Traçabilité des observations (comportements de la personne, humeur, verbalisation, ressentis...)
Les avancées technologiques, donneront la possibilité de faire évoluer la mission de préservation du lien social vers des activités interactives par le biais de clés 3G (connexion internet) depuis n’importe quel lieu de résidence y compris en milieu rural. Cette opportunité donnera l’occasion à des bénéficiaires éloignés physiquement de leur famille, de converser et d’échanger en temps réel à l’aide d’une webcam.
Moyens
Moyens humains
2 responsables de secteur à 6 h / hebdo, chargées d’animer les séances auprès des bénéficiaires durant la phase de test.
1 psychologue : chargée de former les responsables et les auxiliaires de vie au logiciel et à l’évaluation de premier niveau.

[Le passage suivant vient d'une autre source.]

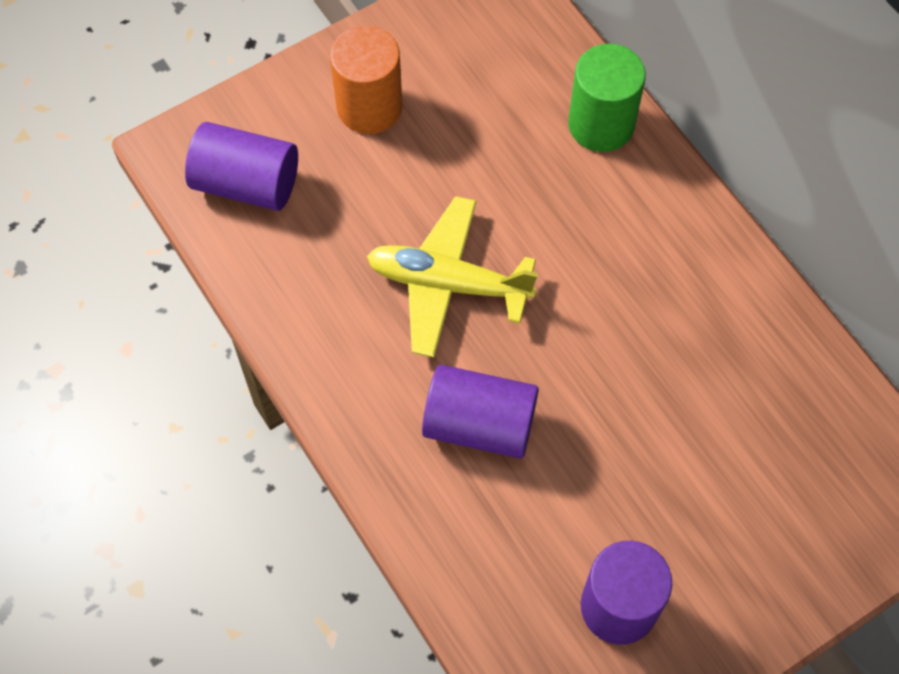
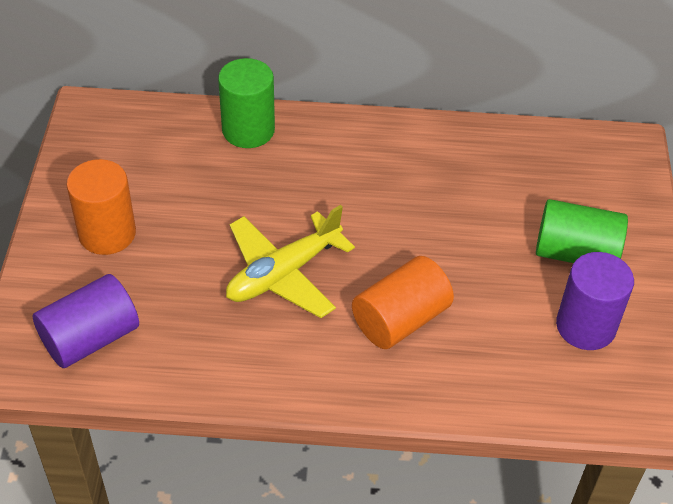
camera: 55 degrees left, 15 degrees down
(479, 424) = (400, 319): purple cylinder -> orange cylinder
(712, 538) = (575, 253): none -> green cylinder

Les auxiliaires de vie détenant le DEAVS (Diplôme d’Etat d’Auxiliaire de Vie)
Coût total du projet
Budget prévisionnel annuel : 25 000 euros
Les partenaires
Partenaires opérationnels
Le collectif de soignants de l’hôpital local de Nontron, de l’EHPAD de St Pardoux la Rivière, de l’unité Alzheimer et du travail des élèves du collège de Tocane St Apre
Les observations du CCAS/CIAS
Ce dispositif est né d’un réel besoin d’outils permettant la détection précoce de la maladie et la coordination avec les autres professionnels intervenant sur le canton. Créé de manière collaborative, cet outil est évolutif en fonction des usages et des besoins des équipes.
Ce dispositif a remporté, le 15 décembre 2009, un prix de la Fondation Pfizer France, dans le cadre du prix « Apprenons la santé » en soutient du plan présidentiel Alzheimer 2008-2012.